─── RECORD SET

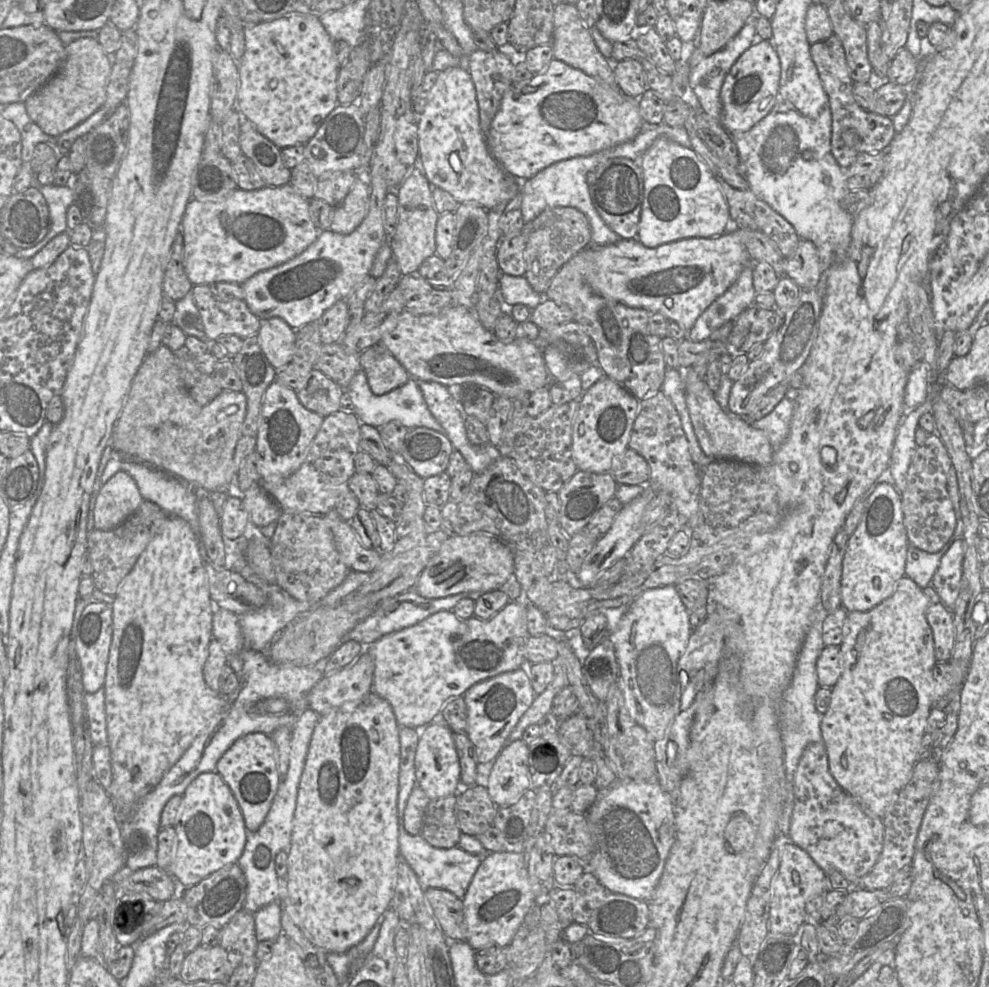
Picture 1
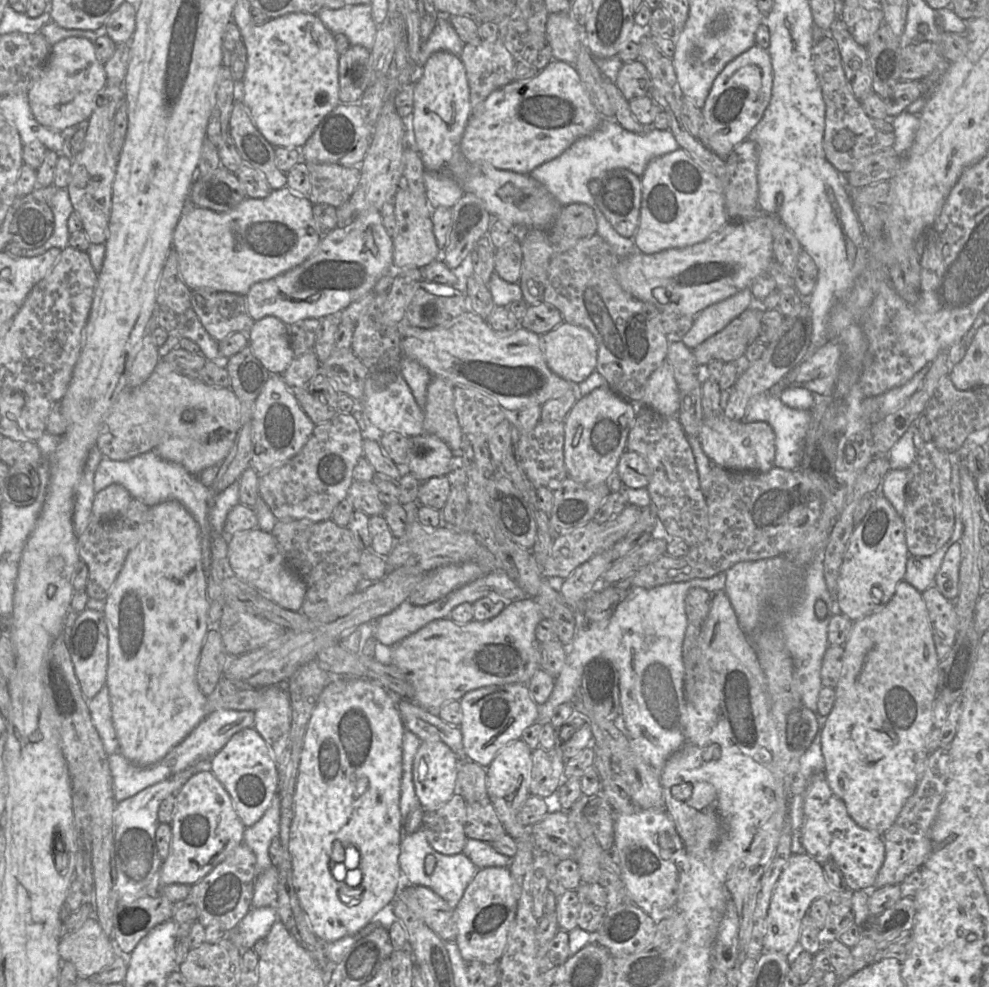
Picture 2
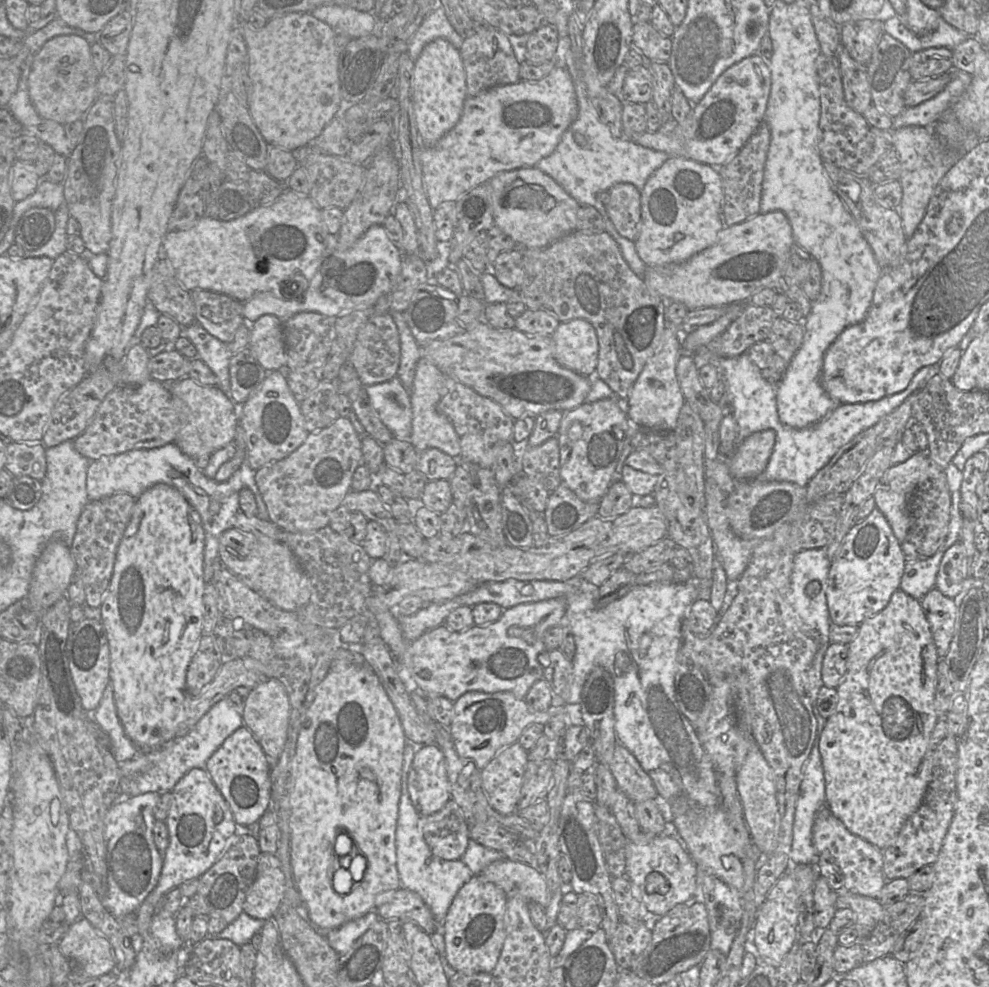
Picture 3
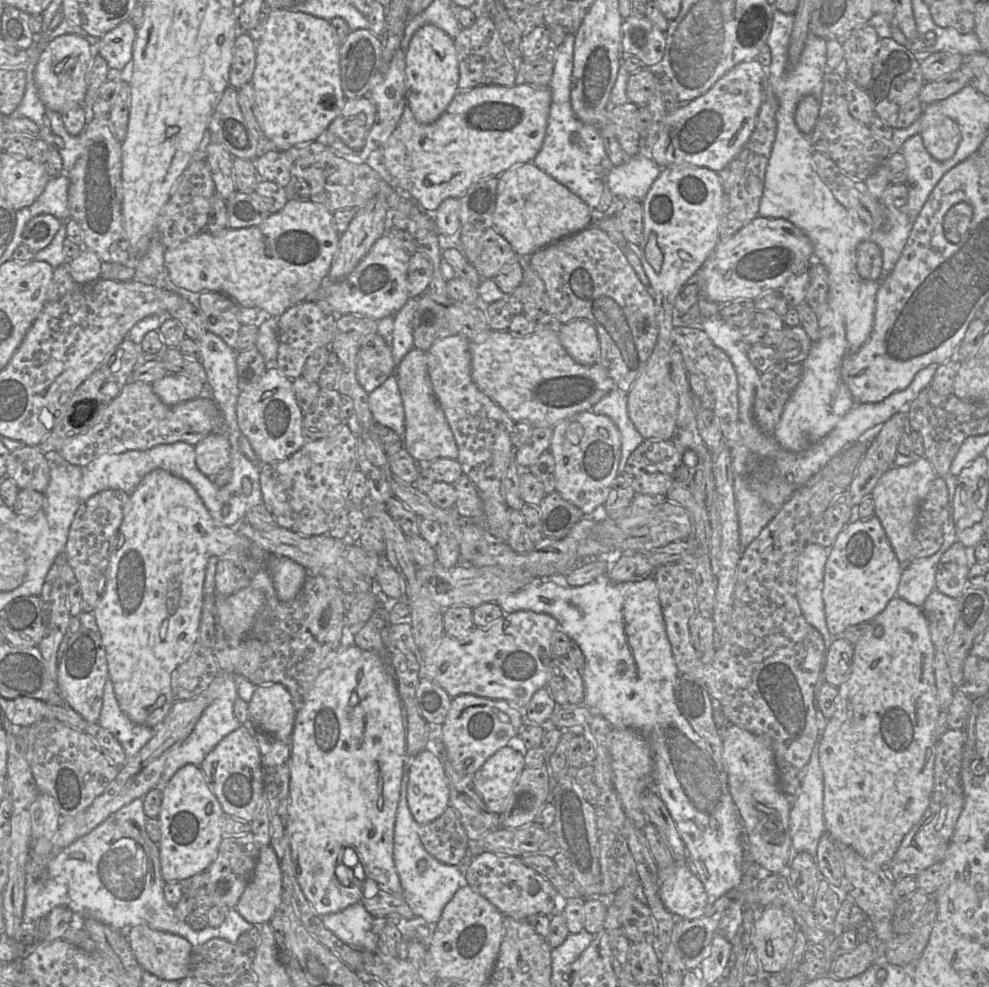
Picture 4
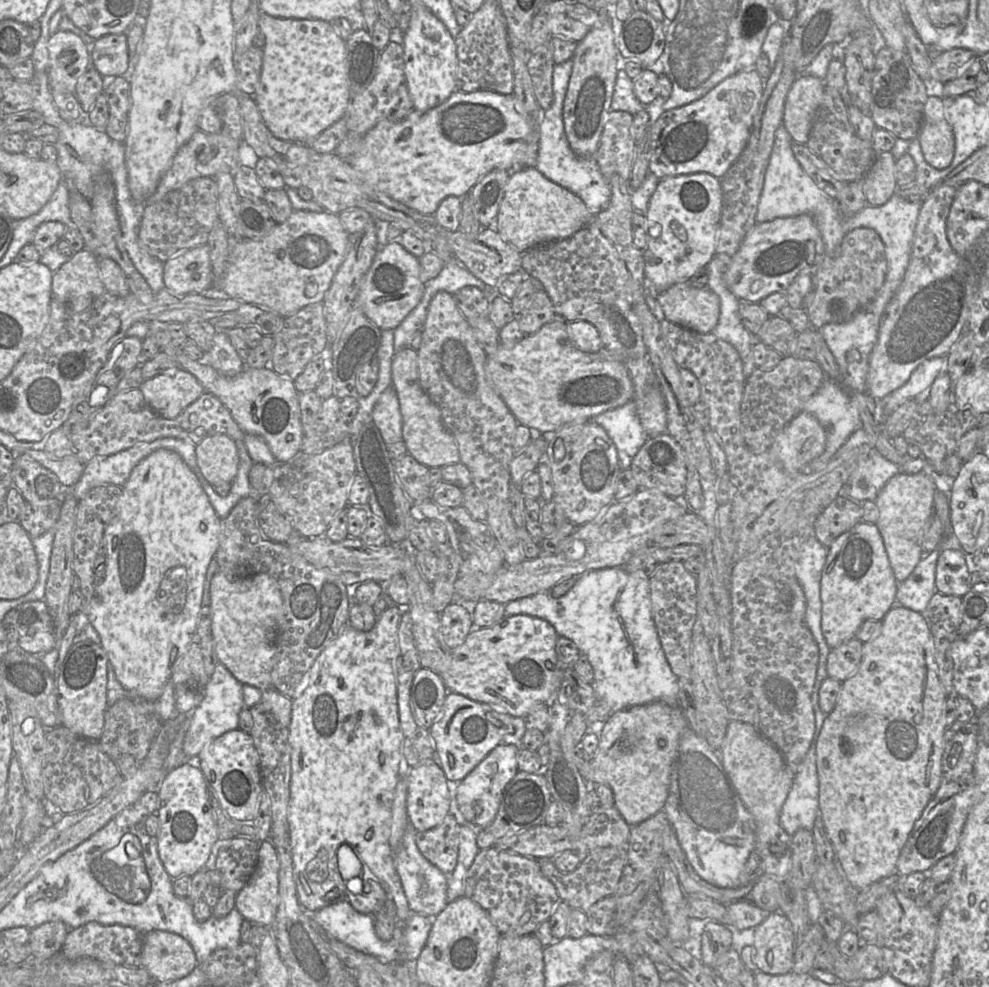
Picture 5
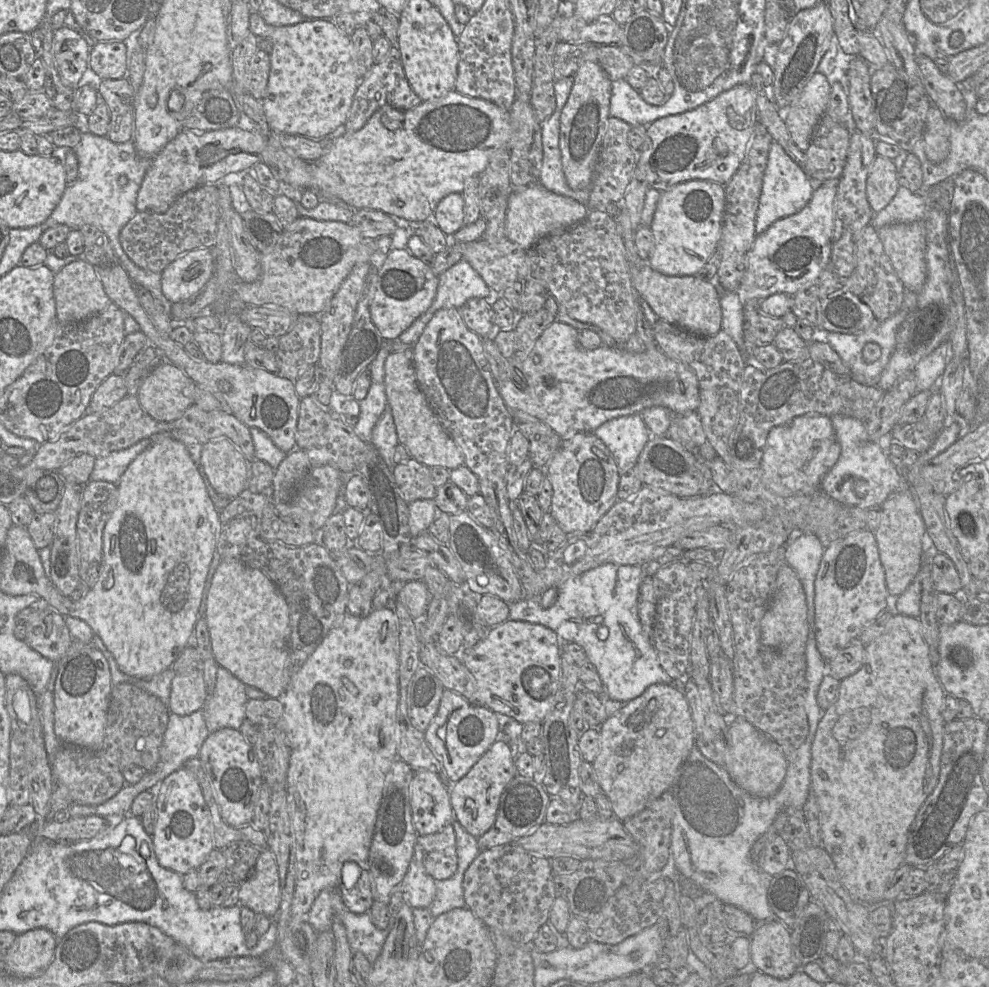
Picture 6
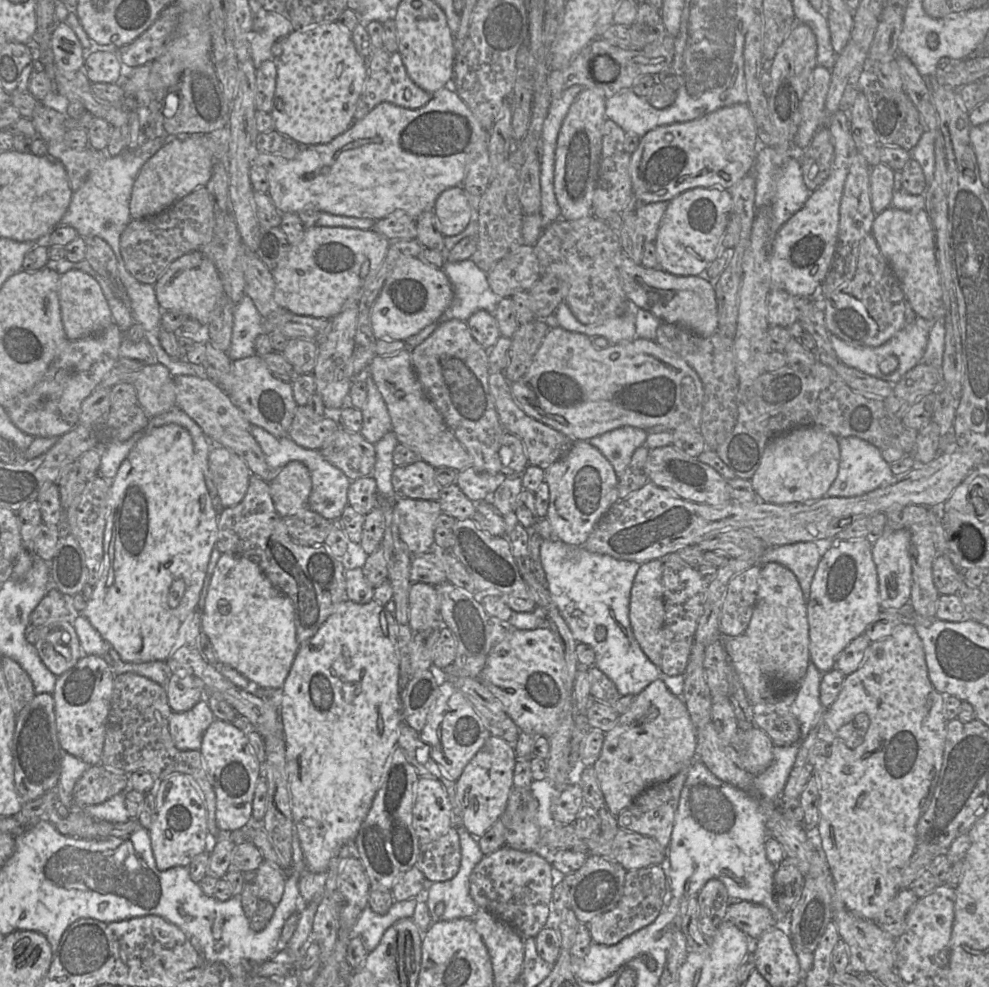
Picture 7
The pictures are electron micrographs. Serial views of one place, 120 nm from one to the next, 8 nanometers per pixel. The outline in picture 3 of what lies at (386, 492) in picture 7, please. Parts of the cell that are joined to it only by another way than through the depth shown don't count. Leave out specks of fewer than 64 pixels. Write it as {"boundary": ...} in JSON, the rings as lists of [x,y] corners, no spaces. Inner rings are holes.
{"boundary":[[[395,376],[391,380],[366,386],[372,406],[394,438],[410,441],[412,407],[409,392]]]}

──────

INSTRUCTIONS TO FOLLOW: What is needed here is an exact transcription of every record above, with images excluded.

FINISHED EXERCISE:
Picture 1
Picture 2
Picture 3
Picture 4
Picture 5
Picture 6
Picture 7
The pictures are electron micrographs. Serial views of one place, 120 nm from one to the next, 8 nanometers per pixel. The outline in picture 3 of what lies at (386, 492) in picture 7, please. Parts of the cell that are joined to it only by another way than through the depth shown don't count. Leave out specks of fewer than 64 pixels. Write it as {"boundary": ...} in JSON, the rings as lists of [x,y] corners, no spaces. Inner rings are holes.
{"boundary":[[[395,376],[391,380],[366,386],[372,406],[394,438],[410,441],[412,407],[409,392]]]}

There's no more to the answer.